Internet trolls are hardly a new problem; It’s hard to go anywhere without running into someone whose entire online life revolves around getting laughs via other people’s misery. But some trolls are more problematic than others. It’s one thing to pop up whenever someone tweets about Star Trek and complain that Enterprise was never given time to prove itself, but it’s another thing to create a false Facebook account to scare an entire high school with death threats.
The latter example isn’t hypothetical, sadly. A British man named Reece Elliott has admitted to a British crown court that he did that very thing, pleading guilty to one count of threatening to kill and eight of sending grossly offensive messages as a result of his online actions in the weeks following the Sandy Hook school shooting in Newtown, Connecticut.
Elliott, a 24 year-old father of one, posted messages under a false name on a tribute page to Caitlin Talley, a 17 year-old high school student at Warren County High School in Tennessee who had died in a car accident last October. In one message, he wrote “I’m glad the fat bitch is dead. Let’s drink to drink-driving. No-one gives a shit that she’s dead, get over it. If I was there now I would rape you.” In another, he wrote “My father has three guns. I’m planning on killing him first and putting him in a dumpster. Then I’m taking the motor and I’m going in fast. I’m gonna kill hopefully at least 200 before I kill myself. So you want to tell the deputy, I’m on my way.” In a third, “I’m killing 200 people minimum at school. I will be on CNN.”

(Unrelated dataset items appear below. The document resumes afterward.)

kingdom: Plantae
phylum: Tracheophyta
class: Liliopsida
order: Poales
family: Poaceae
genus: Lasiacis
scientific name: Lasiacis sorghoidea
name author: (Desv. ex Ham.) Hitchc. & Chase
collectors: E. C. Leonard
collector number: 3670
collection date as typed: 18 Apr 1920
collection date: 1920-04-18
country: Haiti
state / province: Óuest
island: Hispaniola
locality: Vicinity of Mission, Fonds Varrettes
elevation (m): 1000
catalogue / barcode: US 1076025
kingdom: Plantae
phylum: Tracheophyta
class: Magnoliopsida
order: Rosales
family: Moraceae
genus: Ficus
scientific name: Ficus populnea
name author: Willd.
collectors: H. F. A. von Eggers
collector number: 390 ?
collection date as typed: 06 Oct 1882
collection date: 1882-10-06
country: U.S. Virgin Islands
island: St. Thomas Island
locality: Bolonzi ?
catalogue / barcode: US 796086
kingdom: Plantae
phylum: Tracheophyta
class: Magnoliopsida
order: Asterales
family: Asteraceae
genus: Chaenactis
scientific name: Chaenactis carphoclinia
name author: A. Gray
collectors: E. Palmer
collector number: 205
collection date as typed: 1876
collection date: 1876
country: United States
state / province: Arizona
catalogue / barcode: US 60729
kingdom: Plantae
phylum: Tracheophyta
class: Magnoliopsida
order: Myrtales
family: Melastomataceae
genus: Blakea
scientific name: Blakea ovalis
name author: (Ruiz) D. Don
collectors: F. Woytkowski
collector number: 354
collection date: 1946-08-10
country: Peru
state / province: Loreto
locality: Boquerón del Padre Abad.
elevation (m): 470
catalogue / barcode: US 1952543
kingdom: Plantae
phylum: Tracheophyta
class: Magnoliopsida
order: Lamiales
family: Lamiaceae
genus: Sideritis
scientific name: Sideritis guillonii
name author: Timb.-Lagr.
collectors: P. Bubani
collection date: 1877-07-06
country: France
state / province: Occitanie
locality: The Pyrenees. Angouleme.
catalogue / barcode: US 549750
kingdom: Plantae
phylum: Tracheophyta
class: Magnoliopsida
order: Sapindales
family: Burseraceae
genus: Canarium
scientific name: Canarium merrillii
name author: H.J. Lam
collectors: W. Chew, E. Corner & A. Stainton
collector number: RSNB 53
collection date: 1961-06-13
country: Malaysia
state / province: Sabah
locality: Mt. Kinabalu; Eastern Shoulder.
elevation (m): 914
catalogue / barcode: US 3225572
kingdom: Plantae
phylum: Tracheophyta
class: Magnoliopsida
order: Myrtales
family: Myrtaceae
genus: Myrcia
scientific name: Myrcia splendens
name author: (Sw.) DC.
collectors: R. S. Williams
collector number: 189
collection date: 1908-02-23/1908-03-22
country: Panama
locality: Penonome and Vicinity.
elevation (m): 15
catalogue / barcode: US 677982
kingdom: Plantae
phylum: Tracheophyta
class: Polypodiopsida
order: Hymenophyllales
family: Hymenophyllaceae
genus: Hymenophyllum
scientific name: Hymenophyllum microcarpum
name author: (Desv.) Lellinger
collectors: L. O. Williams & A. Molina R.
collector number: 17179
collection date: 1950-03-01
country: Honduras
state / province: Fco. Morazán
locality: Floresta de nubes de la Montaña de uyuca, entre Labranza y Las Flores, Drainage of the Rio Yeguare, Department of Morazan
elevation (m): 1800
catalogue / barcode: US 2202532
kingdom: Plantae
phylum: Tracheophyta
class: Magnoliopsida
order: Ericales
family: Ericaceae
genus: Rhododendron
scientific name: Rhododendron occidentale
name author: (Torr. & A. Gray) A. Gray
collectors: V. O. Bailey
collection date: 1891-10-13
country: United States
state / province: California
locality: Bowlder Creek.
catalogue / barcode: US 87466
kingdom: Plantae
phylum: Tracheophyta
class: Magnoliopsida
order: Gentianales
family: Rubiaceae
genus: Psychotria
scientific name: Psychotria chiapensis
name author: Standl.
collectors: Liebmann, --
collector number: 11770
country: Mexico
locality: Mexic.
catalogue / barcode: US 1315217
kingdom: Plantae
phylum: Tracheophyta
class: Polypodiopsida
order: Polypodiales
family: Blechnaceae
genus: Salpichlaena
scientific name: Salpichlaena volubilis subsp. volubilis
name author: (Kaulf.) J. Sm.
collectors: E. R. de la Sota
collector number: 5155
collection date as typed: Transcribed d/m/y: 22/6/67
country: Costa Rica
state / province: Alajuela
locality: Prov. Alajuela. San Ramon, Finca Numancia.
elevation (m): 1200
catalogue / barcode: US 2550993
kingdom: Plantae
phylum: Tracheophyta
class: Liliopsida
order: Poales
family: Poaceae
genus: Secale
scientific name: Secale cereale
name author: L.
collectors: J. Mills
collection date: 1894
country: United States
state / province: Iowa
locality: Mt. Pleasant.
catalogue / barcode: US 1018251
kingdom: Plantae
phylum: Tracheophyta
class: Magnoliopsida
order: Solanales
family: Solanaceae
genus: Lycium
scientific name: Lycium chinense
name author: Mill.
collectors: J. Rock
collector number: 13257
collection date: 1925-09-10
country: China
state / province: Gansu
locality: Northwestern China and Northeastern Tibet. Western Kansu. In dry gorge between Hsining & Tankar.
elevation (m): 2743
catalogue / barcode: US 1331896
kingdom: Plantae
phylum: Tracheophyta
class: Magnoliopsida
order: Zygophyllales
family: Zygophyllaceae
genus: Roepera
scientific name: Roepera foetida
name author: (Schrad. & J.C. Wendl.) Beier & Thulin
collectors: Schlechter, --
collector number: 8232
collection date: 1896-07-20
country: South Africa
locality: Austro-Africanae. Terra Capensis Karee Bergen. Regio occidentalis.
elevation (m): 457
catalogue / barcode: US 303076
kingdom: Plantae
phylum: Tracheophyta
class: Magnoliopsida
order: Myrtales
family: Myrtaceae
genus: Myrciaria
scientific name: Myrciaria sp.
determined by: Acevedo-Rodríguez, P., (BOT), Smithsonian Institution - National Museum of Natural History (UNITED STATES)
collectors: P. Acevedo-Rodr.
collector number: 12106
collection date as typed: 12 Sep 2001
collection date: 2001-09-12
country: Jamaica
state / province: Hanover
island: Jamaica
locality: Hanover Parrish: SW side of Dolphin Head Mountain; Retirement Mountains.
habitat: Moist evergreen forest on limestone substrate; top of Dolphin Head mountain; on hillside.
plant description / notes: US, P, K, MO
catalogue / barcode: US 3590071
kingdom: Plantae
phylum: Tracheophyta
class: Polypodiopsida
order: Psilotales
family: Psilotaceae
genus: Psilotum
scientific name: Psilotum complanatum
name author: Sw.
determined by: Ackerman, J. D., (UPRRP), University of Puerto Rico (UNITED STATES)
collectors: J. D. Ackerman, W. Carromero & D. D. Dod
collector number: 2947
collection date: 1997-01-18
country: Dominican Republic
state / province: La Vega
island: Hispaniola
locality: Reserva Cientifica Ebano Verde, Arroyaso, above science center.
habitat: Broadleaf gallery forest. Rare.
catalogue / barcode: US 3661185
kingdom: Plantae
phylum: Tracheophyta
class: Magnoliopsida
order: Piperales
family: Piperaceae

As a result of Elliott’s messages, schools across the area went into lockdown, with around 3,000 children kept home by worried parents. “Inquiries made by the FBI and Homeland Security managed to trace the user name to an address in this area,” said Gary Buckley, the lawyer prosecuting Elliott. “The American authorities contacted police and various inquiries were made in order to identify who made these postings. It would appear that Reece Elliott was well aware that he was wanted. He handed himself into South Shields police station.”
Buckley continued, “He confirmed he did post the postings on Facebook and therefore did make these threats but he didn’t expect the threats to be taken seriously and didn’t expect them to cause the reaction they did.”
Elliott remains in custody, awaiting sentencing on June 10. According to Judge James Goss QC, “A prison sentence is of course the inevitable sentence in respect of these offenses.”